Sergeant Fieldy: Military Dog of the Year

Sergeant Field, the 2018 American Humane Military Dog of the Year Invision for American Humane / AP Images

Sgt. Fieldy's an 11-year-old Black Lab who served in the U.S. Marine Corps until he retired in August 2014. Sgt. Fieldy served in Afghanistan to combat Improvised Explosive Devices (IEDs).

"We both experienced first-hand the effects of IEDs when a vehicle struck a pressure plate during a patrol and injured the occupants," his owner said in an official statement. "Knowing that we were both targets for insurgent observers, we worked tirelessly to detect explosives. He alerted me and found yet another IED, a 60-pound plastic barrel containing homemade explosives. During our deployment, Sgt. Fieldy found several more IEDs and their components, which helped save countless lives during our tour."

While Sgt. Fieldy served four more tours after his owner returned home, on August 7, 2014, they were finally reunited.

"Since then, he has very much enjoyed his retirement," his owner added. "In November 2014 he participated in the Veterans Day Parade in New York City. And in July 2016, he was honored with the K-9 Medal of Courage award on Capitol Hill, and has been recognized for his bravery and courageous sacrifice on several other occasions. He has made a life-changing impact on my life. He is my hero!"

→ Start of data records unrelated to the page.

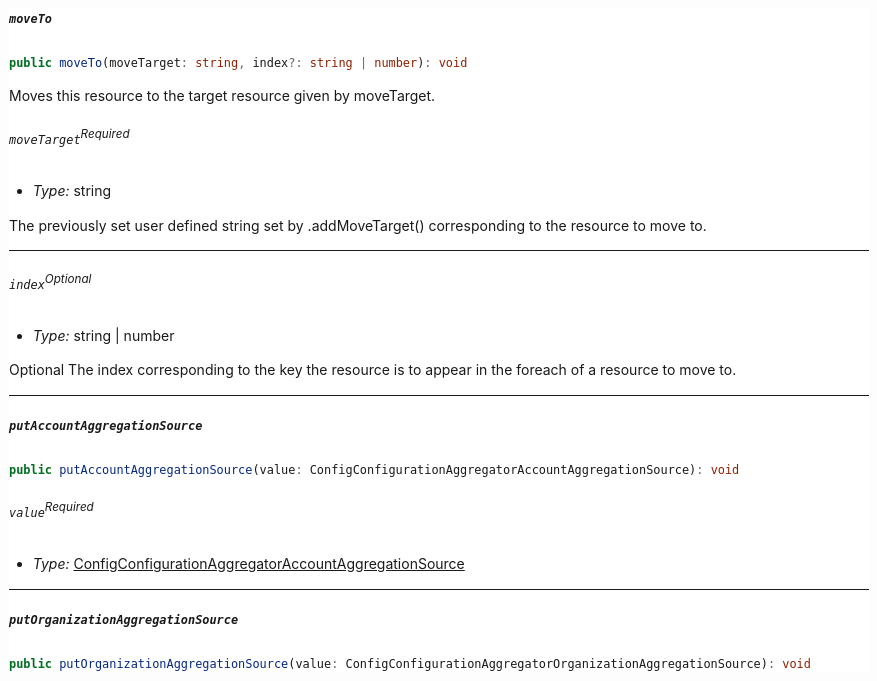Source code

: 
##### `moveTo` <a name="moveTo" id="@cdktf/aws-cdk.configConfigurationAggregator.ConfigConfigurationAggregator.moveTo"></a>

```typescript
public moveTo(moveTarget: string, index?: string | number): void
```

Moves this resource to the target resource given by moveTarget.

###### `moveTarget`<sup>Required</sup> <a name="moveTarget" id="@cdktf/aws-cdk.configConfigurationAggregator.ConfigConfigurationAggregator.moveTo.parameter.moveTarget"></a>

- *Type:* string

The previously set user defined string set by .addMoveTarget() corresponding to the resource to move to.

---

###### `index`<sup>Optional</sup> <a name="index" id="@cdktf/aws-cdk.configConfigurationAggregator.ConfigConfigurationAggregator.moveTo.parameter.index"></a>

- *Type:* string | number

Optional The index corresponding to the key the resource is to appear in the foreach of a resource to move to.

---

##### `putAccountAggregationSource` <a name="putAccountAggregationSource" id="@cdktf/aws-cdk.configConfigurationAggregator.ConfigConfigurationAggregator.putAccountAggregationSource"></a>

```typescript
public putAccountAggregationSource(value: ConfigConfigurationAggregatorAccountAggregationSource): void
```

###### `value`<sup>Required</sup> <a name="value" id="@cdktf/aws-cdk.configConfigurationAggregator.ConfigConfigurationAggregator.putAccountAggregationSource.parameter.value"></a>

- *Type:* <a href="#@cdktf/aws-cdk.configConfigurationAggregator.ConfigConfigurationAggregatorAccountAggregationSource">ConfigConfigurationAggregatorAccountAggregationSource</a>

---

##### `putOrganizationAggregationSource` <a name="putOrganizationAggregationSource" id="@cdktf/aws-cdk.configConfigurationAggregator.ConfigConfigurationAggregator.putOrganizationAggregationSource"></a>

```typescript
public putOrganizationAggregationSource(value: ConfigConfigurationAggregatorOrganizationAggregationSource): void
```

Ruby: Search and Rescue Dog of the Year

Chi Chi and her owner, Elizabeth Howell (center) alongside actress Denise Richards (left) and actor jerry O'Connell (right). Invision for American Humane / AP Images

When a teenage boy went missing from his home in Gloucester in October 2017, the police department called upon the services of the Rhode Island State Police K-9 Division.

"K-9 Ruby and I answered the call and responded to the scene along with other K-9 teams," Ruby's owner said in an official statement. "As part of normal protocol, I briefly interviewed the boy's mother. During the conversation, it was revealed that the boy's mother had volunteered her services working with Ruby six years ago at the RISPCA and fostered her each time she was returned. After hours of searching, K-9 Ruby and I were ultimately successful in finding the missing teenager, but unfortunately, he was found in grave medical condition."

Luckily, the boy made a full recovery thanks to Ruby's keen abilities.

"You can think what you may, but I believe that was Ruby's way of saying thank you to the boy's mother for taking care of her during her rough beginning," her owner added. "Ruby was given a chance at life and ended up saving a life. With the efforts of two organizations (RISP and RISPCA) and a handful of amazing and dedicated people, great things can happen."

"It is an honor to support an effort to recognize the best of our 'best friends,'" philanthropist Lois Pope, who has been the awards' presenting sponsor for seven years, said in an official press release. "From those who defend our country to those who help us heal, guide us, protect us, and help find the lost, every single contender exemplifies the courage and heroism we seek to spotlight in the Hero Dog Awards campaign. Through this national forum we have helped educate America about the lifesaving, life-affirming work of our nation's canine heroes."